Tilting at a (Protestant) Windmill

David at (as?) the Thirsty Theologian writes on sex (while married) and the Puritans. I had written an mid-length reply to our short conversation on that, which got lost. Or so I thought … as my reply did in fact show up (as I check later as I write this). To clarify what is being discussed here.

  • David’s post is about how the Puritans have been misread by history (as is so common in history) the “conventional wisdom” regarding the Puritan attitude toward sex has it backwards. That is, that Puritans enthusiastically encouraged and celebrated sex within marriage. I think this is right and is right. That is to say, I think that it is correct that the historical reading has it wrong and that celebration of sex within marriage is the right attitude. I would only temper that with what Fr. Isaiah taught this summer, that as marriage continues into old age the (Orthodox) expectation is that the seeking of dispassion by the married couple will lead ultimately to celibacy within marriage.
  • David starts (as well) pointing out Augustine, who he feels is highly regarded (?) within the Reformed community, felt that celibacy was a higher calling … and that this was wrong. David feels that Sola Scriptura is the only criteria by which normative Christian behaviour is to be measured.

David in his last exchange writes:

Since you claim to agree with the patristic tradition because it agrees with scripture, then you’re not really going counter to my statement dismissing tradition “if scripture says something else,” are you?

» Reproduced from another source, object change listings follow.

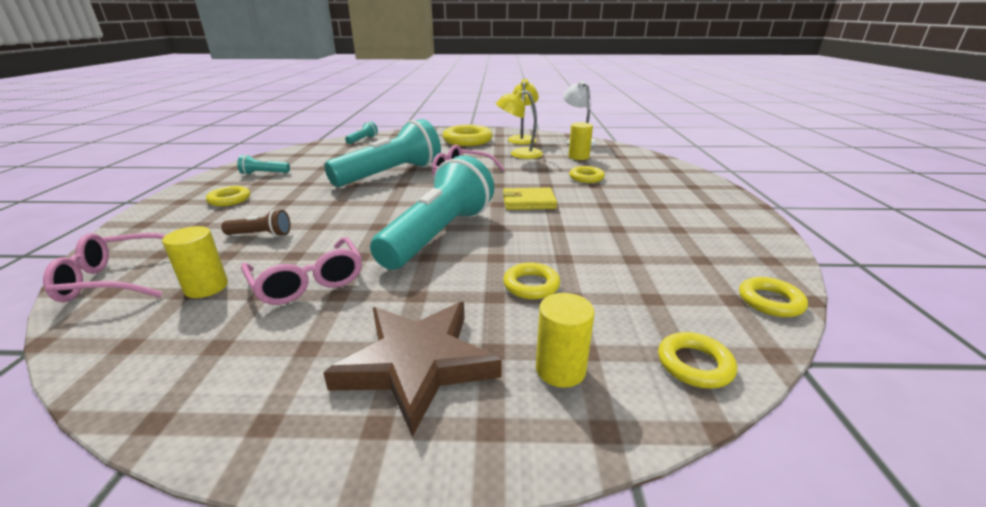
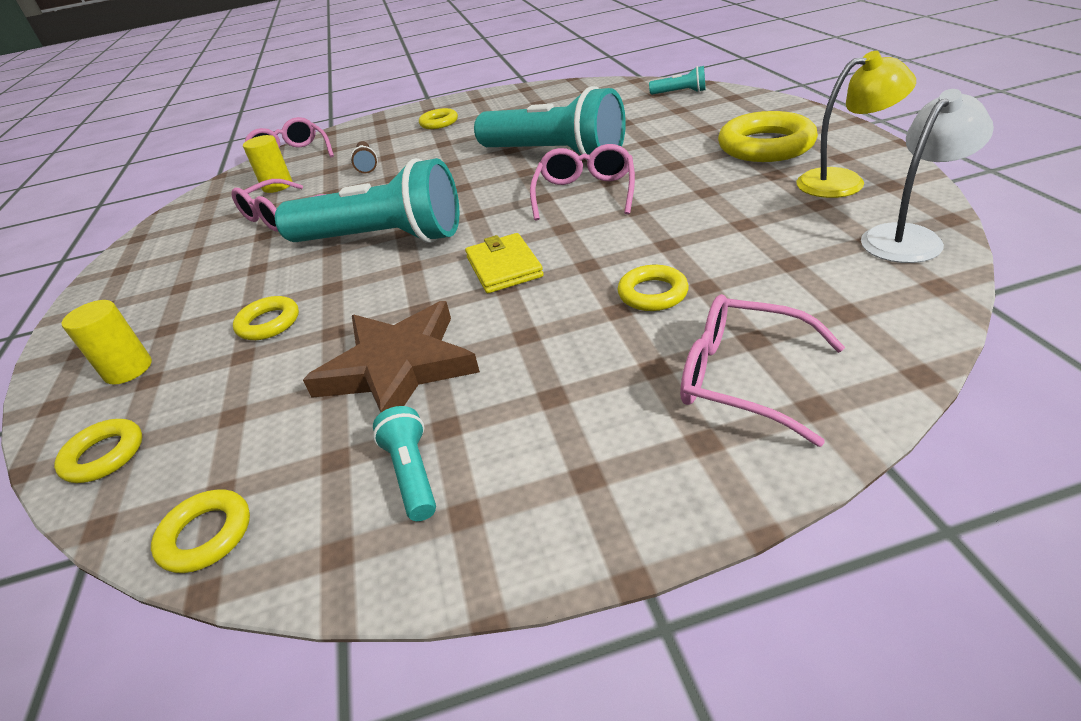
camera: 80 degrees right, 10 degrees up
turquoise flashlight [237,155,290,175] -> turquoise flashlight moved to [373,406,436,521]
brown star [323,302,502,437] -> brown star moved to [303,301,480,412]
yellow lamp [496,89,543,159] -> none
yellow cylinder [568,122,593,160] -> none
none -> pink glasses [680,294,845,447]

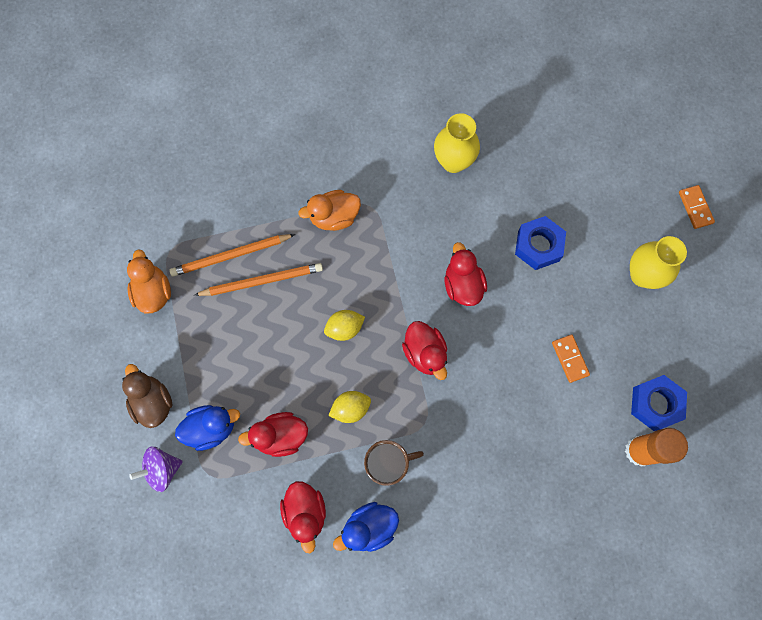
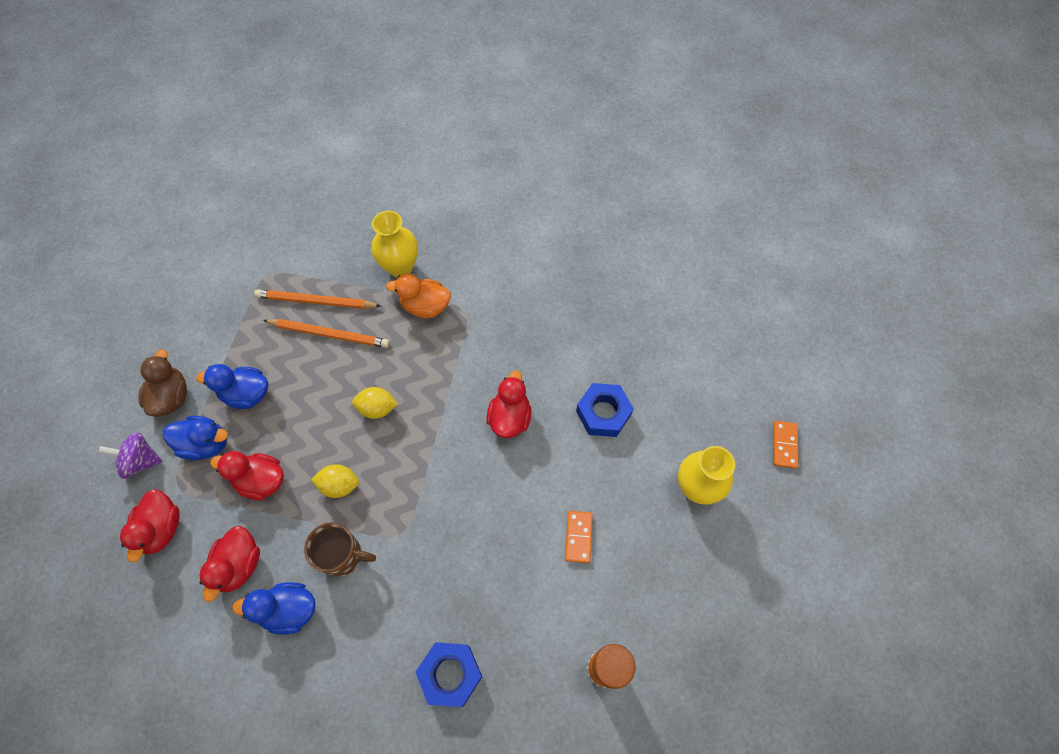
camera: 25 degrees right, 10 degrees down
orange duck [127,249,171,313] -> none
red duck [402,321,447,380] -> red duck moved to [120,489,180,563]
yellow vase [434,113,480,173] -> yellow vase moved to [372,211,418,278]
blue nut [631,375,687,431] -> blue nut moved to [415,642,482,707]
none -> blue duck [196,364,268,409]

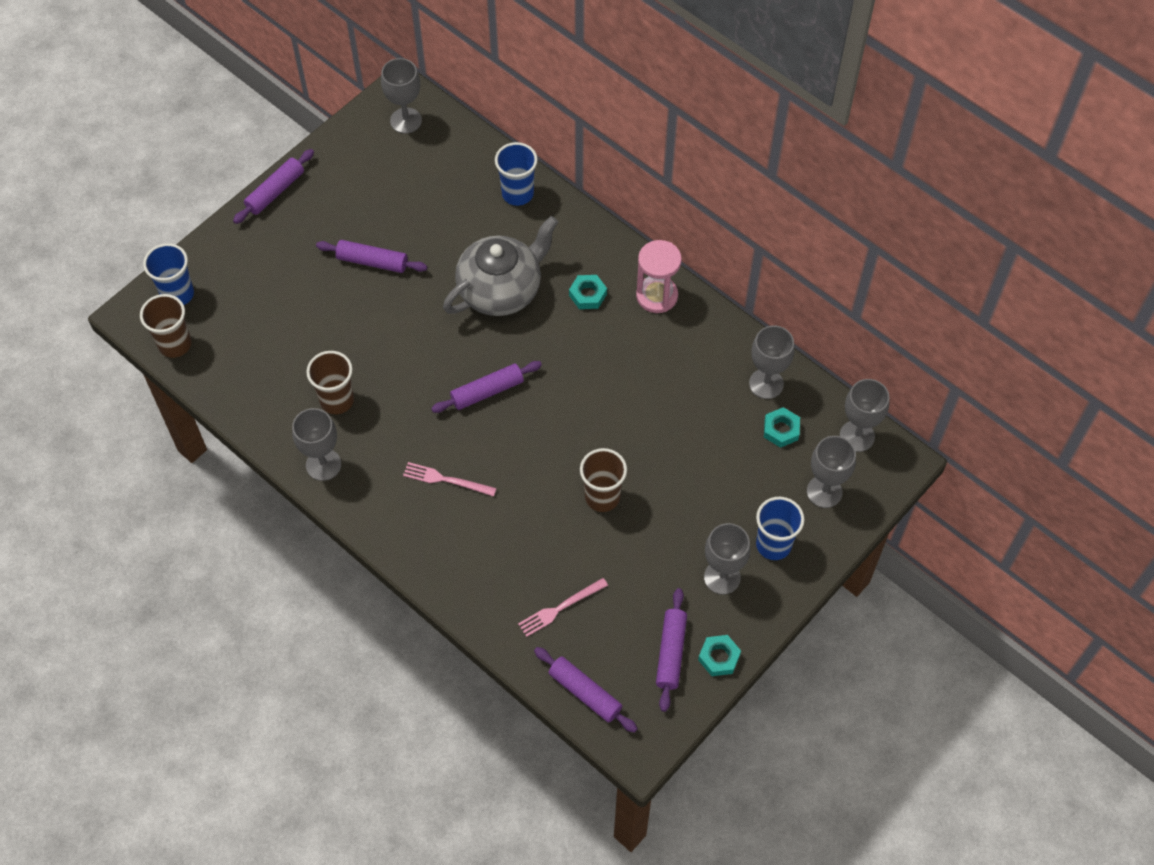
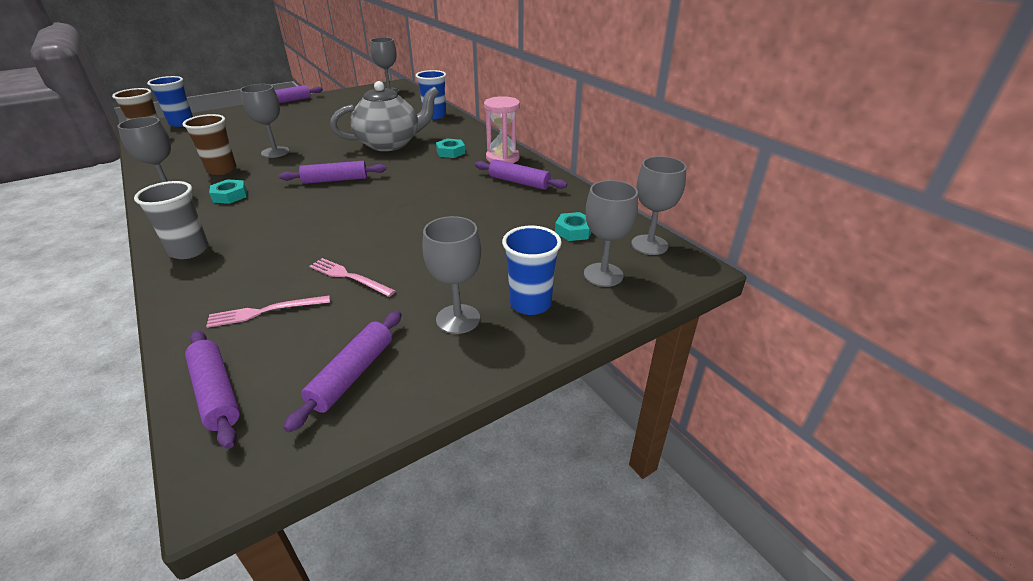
camera: 15 degrees right, 25 degrees down
purple rolling pin [316,240,427,273] -> purple rolling pin moved to [475,159,567,190]
pink fork [403,462,497,497] -> pink fork moved to [309,258,396,297]
brown cup [580,448,627,512] -> none
turquoise nut [698,635,741,676] -> turquoise nut moved to [209,179,247,204]
grey goblet [749,326,795,399] -> grey goblet moved to [240,84,289,158]
none -> grey cup [134,181,209,259]

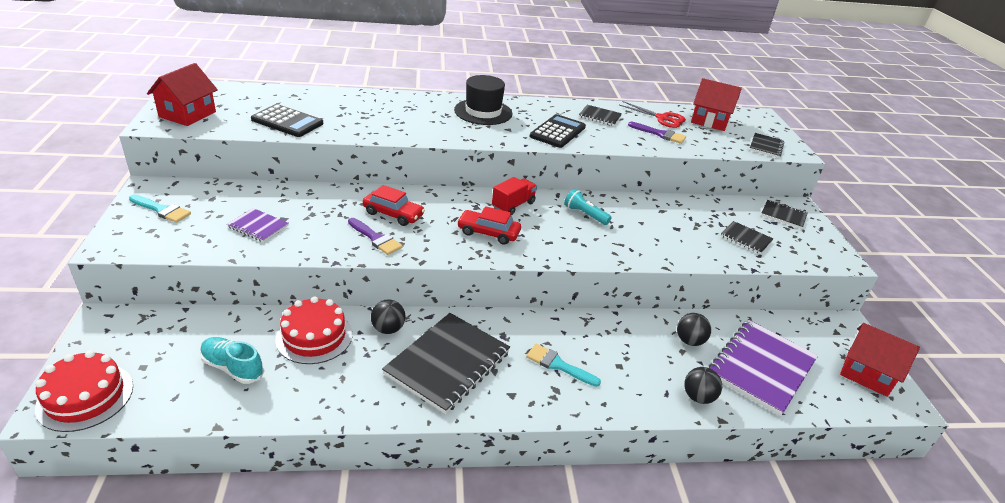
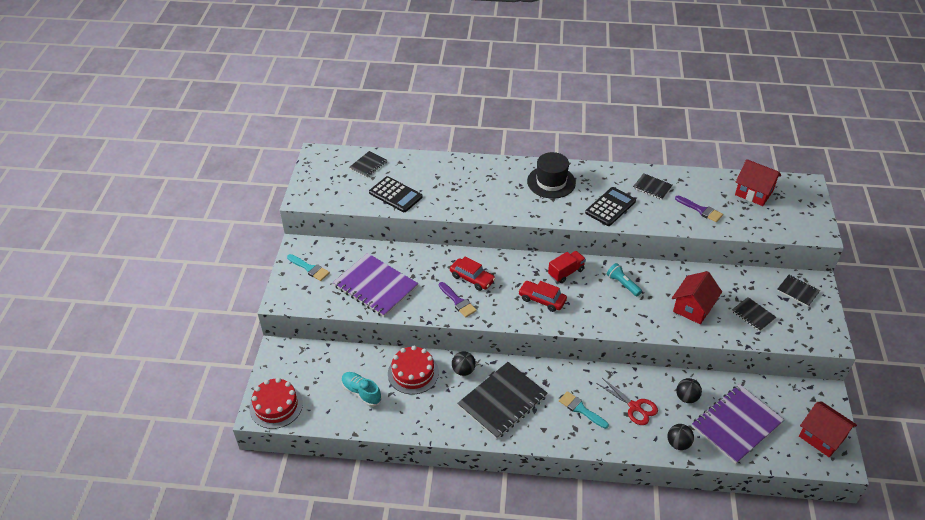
camera: 15 degrees right, 10 degrees up
red house [147,63,218,126] -> red house moved to [672,271,722,324]
purple notebook [227,208,289,242] -> purple notebook [333,253,418,317], size x2.03
red scissors [619,101,686,128] -> red scissors moved to [596,377,658,425]
black notebook [749,133,785,158] -> black notebook moved to [349,151,387,177]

We just disagree about what scripture says. So, if the fathers could really argue the superiority of celibacy from scripture, you should be able to do the same.

And on this I wish to write a little more. The full argument for the superiority of the monastic life and celibacy in particular from Scripture is derivative, for indeed the New Testament itself (obviously) does not lay out anything like the monastic example or teachings like St. John Cassian, St. Basil the Great, or St. John Climacus. So how did this conclusion come about. For this I think the key point is not to specifically single out celibacy or any other particular other monastic practice but the general practice of apatheia (dispassion) within the ascetic life (to which we are all called but the monastics single out as their primary focus in life). The writers noted just previously all assumed the necessity of apatheia. Apatheia in Christian writings and teaching is found as early as in Clement (AD 30-100) Stromata. At Clement’s time gnosticism and stoic influences were readily apparent, but by the time of those noted above that had long since gone through the wringer and the non-Christian influence weeded out. Take for example the later writer, Evagrius, and look at his work Praktikos. The Protestant claim is that this writing does not follow Scripture, yet scan the opening pages of the Praktikos, you will not find references to Scripture a rare thing. He uses Scripture to support and explain why dispassion is necessary and how to come by it. Once you have accepted dispassion as necessary to the Christian life … celibacy as a higher calling and exceptional way of life is unavoidable. Look at any of the early Christian writers. These writings form and explain Christian tradition and, lo, they are in fact heavily if not “solely” dependent on Scripture for inspiration.